**Selected extract:**
== Segment start ==
Database Internals: Complete Guide for System Design

Overview

Every system stores data. Understanding how databases work internally lets you choose the right database, design efficient schemas, and explain performance characteristics in interviews.

1. B-Tree vs LSM-Tree

These are the two dominant storage engine architectures. Your choice fundamentally affects read/write performance.

B-Tree (Used by: PostgreSQL, MySQL/InnoDB, Oracle)

How it works:

Self-balancing tree structure
Each node is a fixed-size page (typically 4-16KB)
Internal nodes contain keys and pointers to child pages
Leaf nodes contain keys and values (or pointers to values)
All leaves at same depth (balanced)

                    [30 | 60]                    ← Root (internal)
                   /    |    \
          [10|20]    [40|50]    [70|80|90]      ← Internal nodes
         /  |  \    /  |  \    /  |  |  \
        L1  L2  L3 L4  L5  L6 L7 L8 L9 L10    ← Leaf nodes (data)

Read path: O(log n) — traverse from root to leaf Write path: O(log n) — find leaf, update in place, split if full

Write amplification:

Updating a single byte requires rewriting entire page (4-16KB)
Page splits cascade upward
Write amplification factor: ~10-30x

Advantages:

Consistent read performance
Good for read-heavy workloads
Efficient range queries (leaves are linked)
Mature, well-understood

LSM-Tree (Used by: RocksDB, Cassandra, LevelDB, HBase)

How it works:

Writes go to in-memory buffer (memtable) — very fast
When memtable is full, flush to disk as sorted SSTable (Sorted String Table)
Background compaction merges SSTables to reduce read amplification

Write Path:
                                    
  Write ──► MemTable (sorted, in-memory)
                │
                │ (flush when full, ~64MB)
                ▼
  Level 0:  [SST] [SST] [SST]     ← Unsorted between files
                │
                │ (compaction)
                ▼
  Level 1:  [SST] [SST] [SST] [SST]  ← Sorted, non-overlapping
                │
                │ (compaction)
                ▼
  Level 2:  [SST] [SST] ... [SST]    ← 10x larger than L1

Read path:

Check memtable
Check each level's bloom filter
Binary search within SSTable
Worst case: check all levels

Write amplification:

Each compaction rewrites data
Leveled compaction: ~10-30x write amplification
But sequential writes (much faster than random B-tree writes)

Advantages:

Much higher write throughput (sequential I/O)
Better space efficiency (no fragmentation)
Compaction can be tuned for workload

Comparison

Aspect	B-Tree	LSM-Tree
Read latency	Predictable, O(log n)	Variable (check multiple levels)
Write throughput	Lower (random I/O)	Higher (sequential I/O)
== Segment end ==
**Work instructions:**
Please answer these questions from the database internals guide, one line each.
1. What typical size range does it give for a B-Tree page?
2. At roughly what size is the memtable flushed to disk?
3. Which databases does it list as using an LSM-Tree?

**Records provided:**
== Segment start ==
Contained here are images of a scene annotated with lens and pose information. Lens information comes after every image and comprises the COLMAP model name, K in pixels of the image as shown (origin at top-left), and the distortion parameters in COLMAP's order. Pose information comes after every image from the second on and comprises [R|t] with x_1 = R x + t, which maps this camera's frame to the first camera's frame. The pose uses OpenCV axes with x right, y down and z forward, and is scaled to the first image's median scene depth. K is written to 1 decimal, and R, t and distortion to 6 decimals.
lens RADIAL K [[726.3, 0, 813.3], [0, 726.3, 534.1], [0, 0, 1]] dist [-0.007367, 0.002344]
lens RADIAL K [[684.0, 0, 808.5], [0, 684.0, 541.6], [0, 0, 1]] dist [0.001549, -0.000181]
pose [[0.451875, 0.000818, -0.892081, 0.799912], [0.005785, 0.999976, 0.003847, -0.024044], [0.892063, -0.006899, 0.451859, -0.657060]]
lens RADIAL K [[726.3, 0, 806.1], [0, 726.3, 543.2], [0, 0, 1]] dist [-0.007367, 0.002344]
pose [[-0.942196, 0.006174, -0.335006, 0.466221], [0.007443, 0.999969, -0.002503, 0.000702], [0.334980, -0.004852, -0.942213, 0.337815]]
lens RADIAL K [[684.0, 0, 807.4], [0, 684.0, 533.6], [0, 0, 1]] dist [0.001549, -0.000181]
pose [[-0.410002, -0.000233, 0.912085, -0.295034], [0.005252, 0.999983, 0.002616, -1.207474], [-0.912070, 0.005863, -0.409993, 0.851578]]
== Segment end ==
== Segment start ==
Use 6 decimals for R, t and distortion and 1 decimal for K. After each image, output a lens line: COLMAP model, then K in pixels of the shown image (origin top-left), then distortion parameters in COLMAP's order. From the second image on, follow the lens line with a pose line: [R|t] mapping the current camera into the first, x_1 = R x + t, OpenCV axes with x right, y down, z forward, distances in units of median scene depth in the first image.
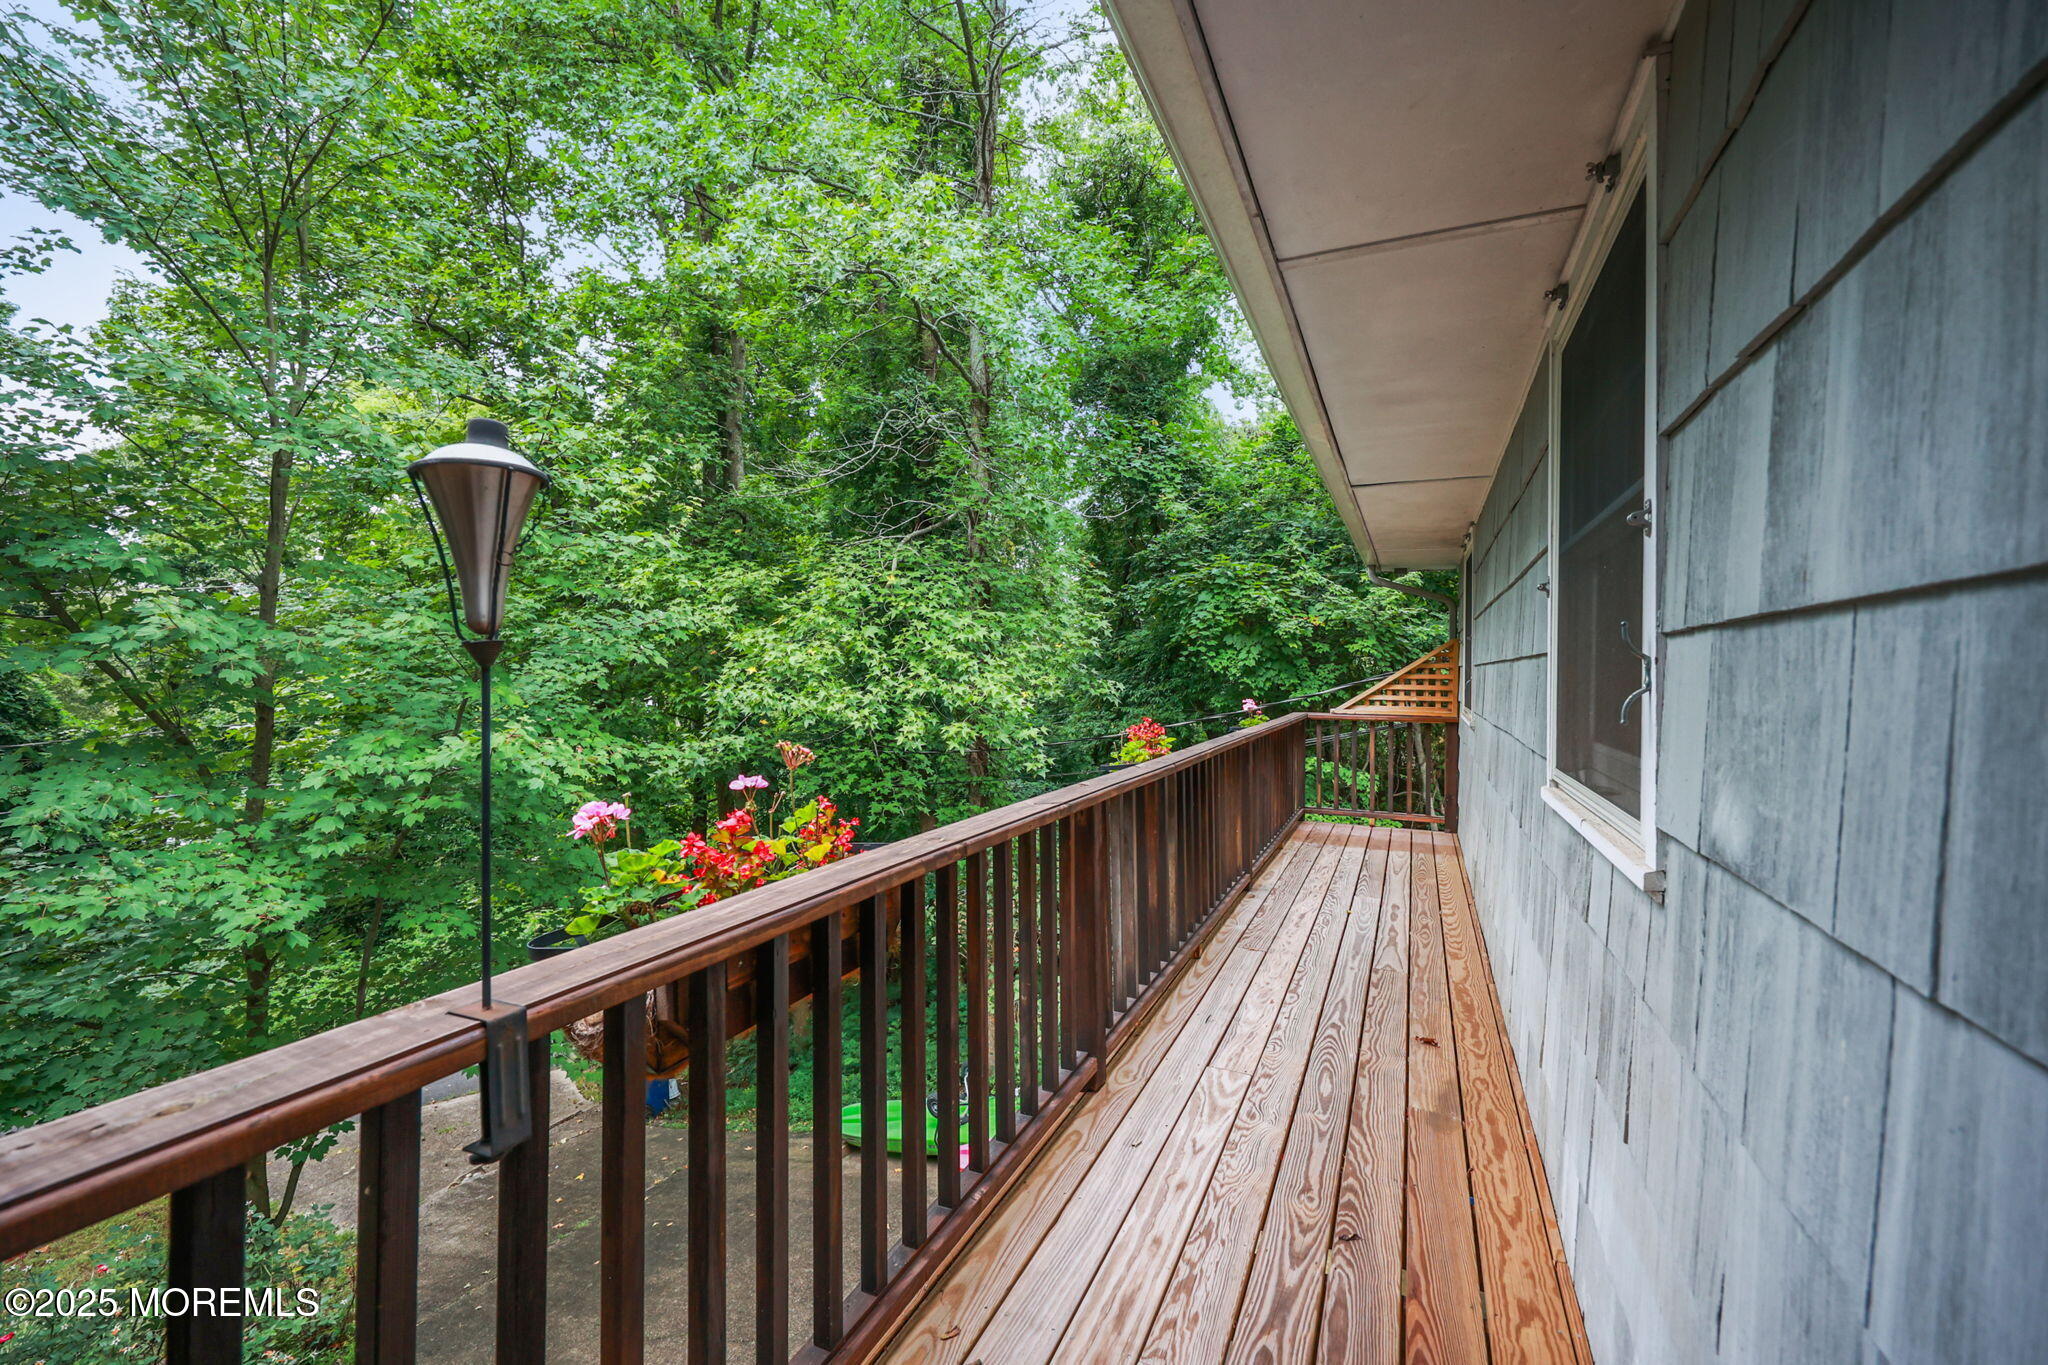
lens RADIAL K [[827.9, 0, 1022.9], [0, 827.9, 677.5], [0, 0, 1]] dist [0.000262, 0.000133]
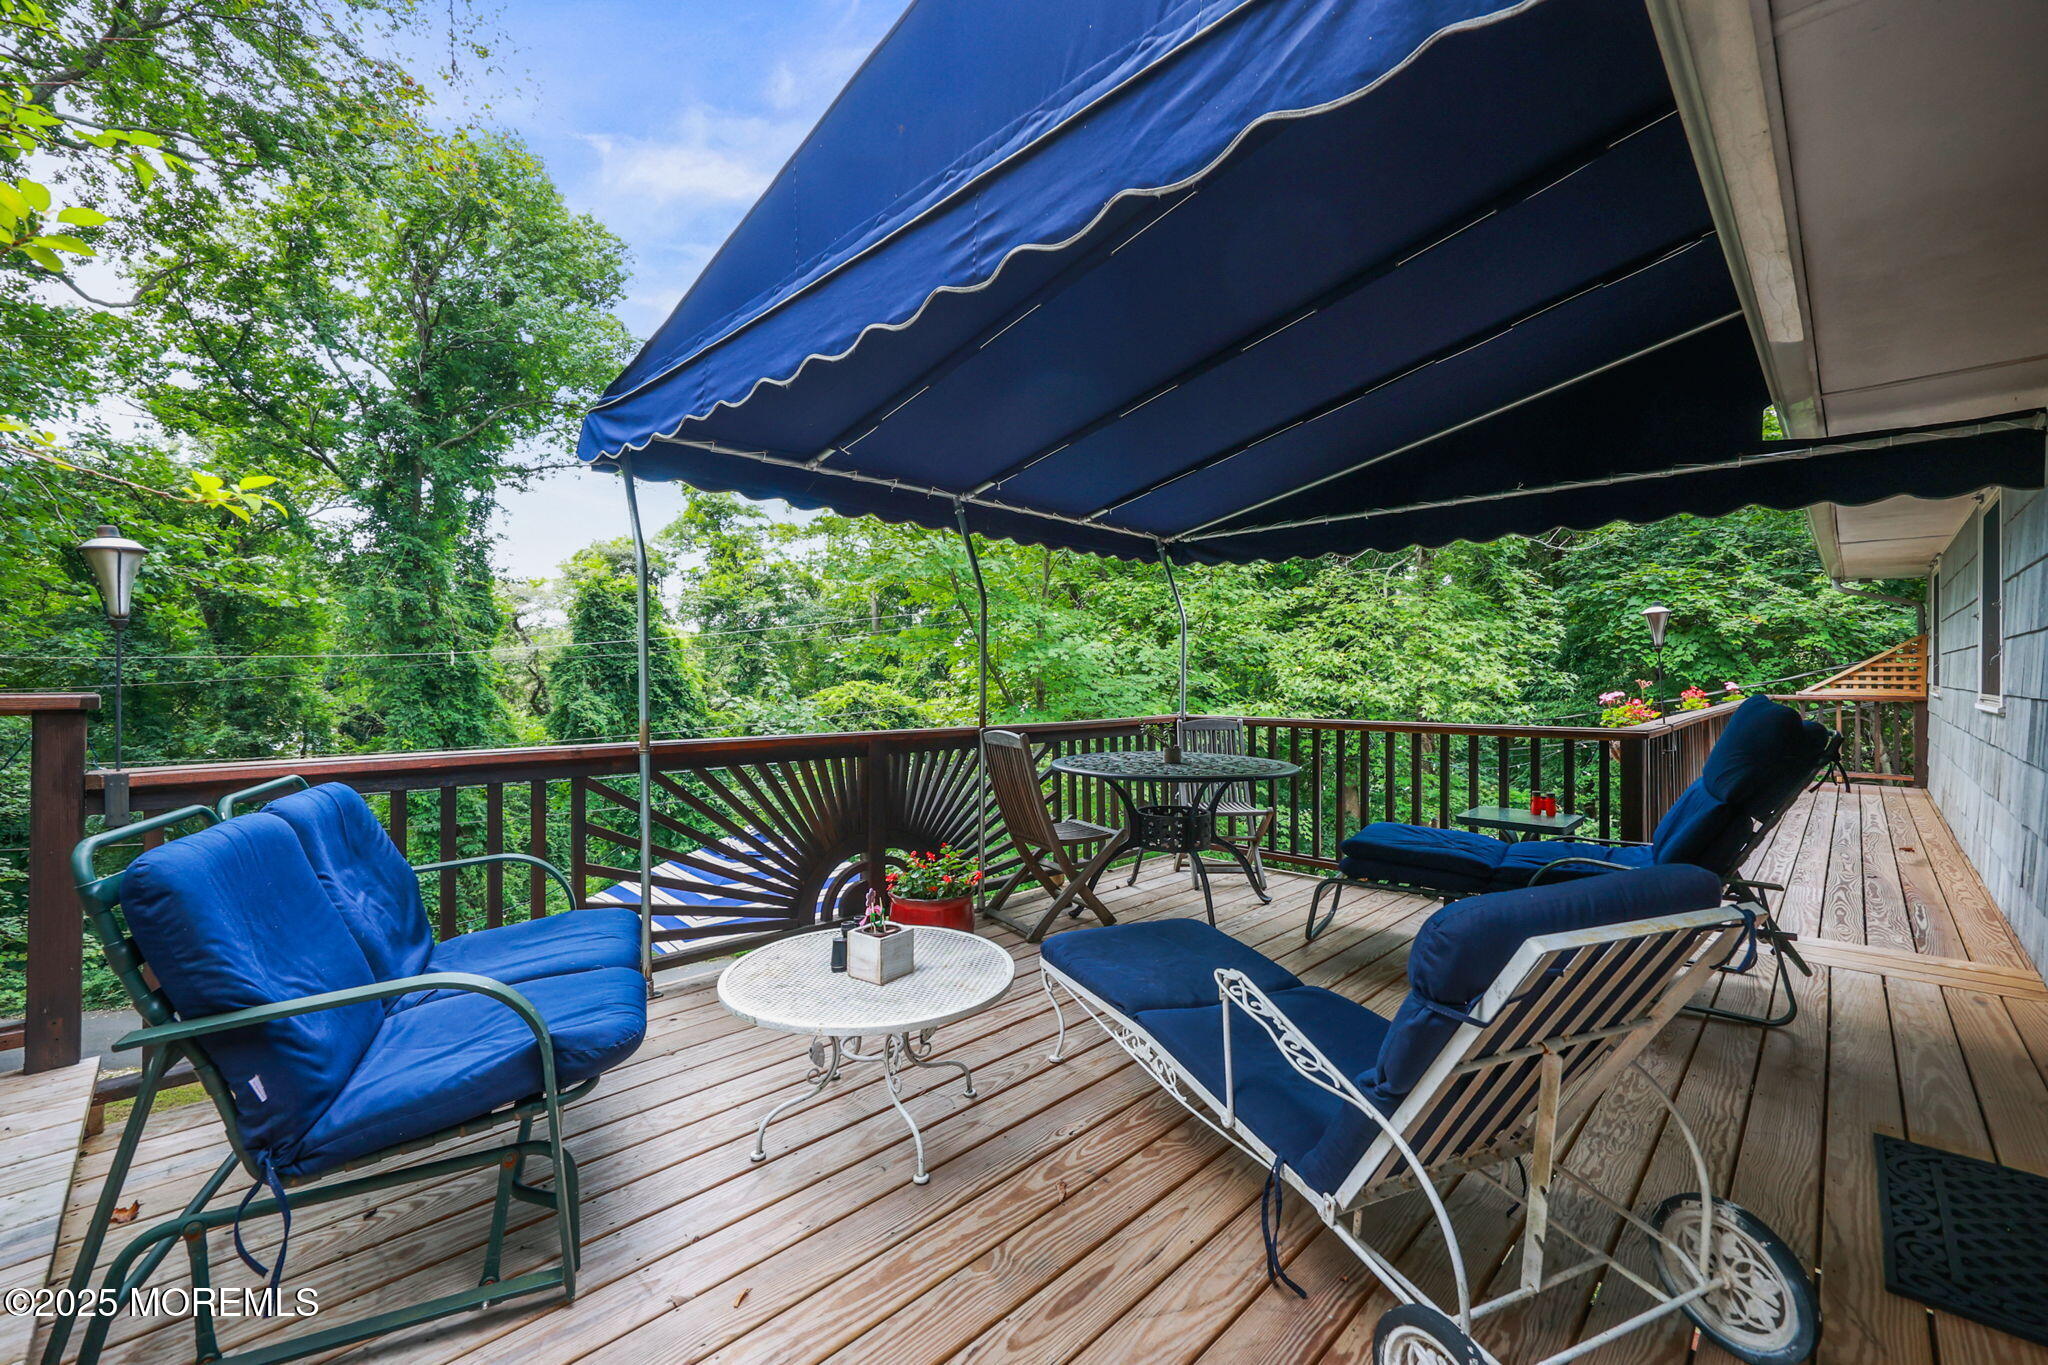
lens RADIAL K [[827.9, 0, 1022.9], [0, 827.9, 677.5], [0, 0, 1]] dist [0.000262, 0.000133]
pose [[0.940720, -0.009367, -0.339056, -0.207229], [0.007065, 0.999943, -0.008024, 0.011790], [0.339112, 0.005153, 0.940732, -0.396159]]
== Segment end ==
**Solution to this task:**
1. 4-16KB
2. About 64MB
3. RocksDB, Cassandra, LevelDB and HBase